Prosseguindo com o propósito de analisar as finalidades de uma Casa Espírita, recordamos que, segundo o nosso entendimento, os objetivos de um Centro Espírita são: a) o estudo da Doutrina Espírita; b) a difusão, ou como queiram, a divulgação da Doutrina Espírita; c) a prática da mediunidade para fins de desobsessão, e, d) a prática da caridade.

No mês anterior vimos a grave questão relativa ao trabalho prático denominado desobsessão. Agora gostaríamos de verificar como estão as coisas na área da difusão do Espiritismo, ou seja, como estão sendo usados os meios de comunicação para divulgar a Doutrina Espírita.

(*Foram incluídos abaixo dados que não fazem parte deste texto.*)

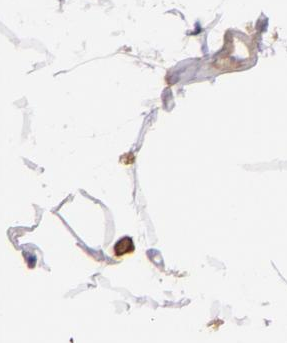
{"staining": {"intensity": "negative", "quantity": "none", "location": "none"}, "tissue": "adipose tissue", "cell_type": "Adipocytes", "image_type": "normal", "snomed": [{"axis": "morphology", "description": "Normal tissue, NOS"}, {"axis": "morphology", "description": "Duct carcinoma"}, {"axis": "topography", "description": "Breast"}, {"axis": "topography", "description": "Adipose tissue"}], "caption": "IHC histopathology image of benign human adipose tissue stained for a protein (brown), which demonstrates no expression in adipocytes.", "gene": "TLN1", "patient": {"sex": "female", "age": 37}}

Em primeiro lugar, é bom destacar que o neologismo mídia abrange a imprensa (jornais, revistas e periódicos), o rádio e a televisão na sua maior abrangência possível, isto é, alcança não apenas a parte noticiosa de todos eles, mas também as suas seções informativas, a publicidade (classificados, comerciais e outros), as telenovelas e tudo o mais que é veiculado naqueles órgãos.

Depois, se compararmos o trabalho que Allan Kardec realizava na época em que trabalhou na codificação e na estruturação da Doutrina Espírita, no período de 1857 a 1869, com todas as dificuldades daqueles tempos, veremos que ele fazia muito mais pela difusão do Espiritismo, através dos livros que publicou, da Revista Espírita que dirigiu até o seu falecimento e das viagens que realizou, do que muitos de nós espíritas fazemos hoje em dia, tendo à nossa disposição o rádio, a televisão, a imprensa e computadores de última geração.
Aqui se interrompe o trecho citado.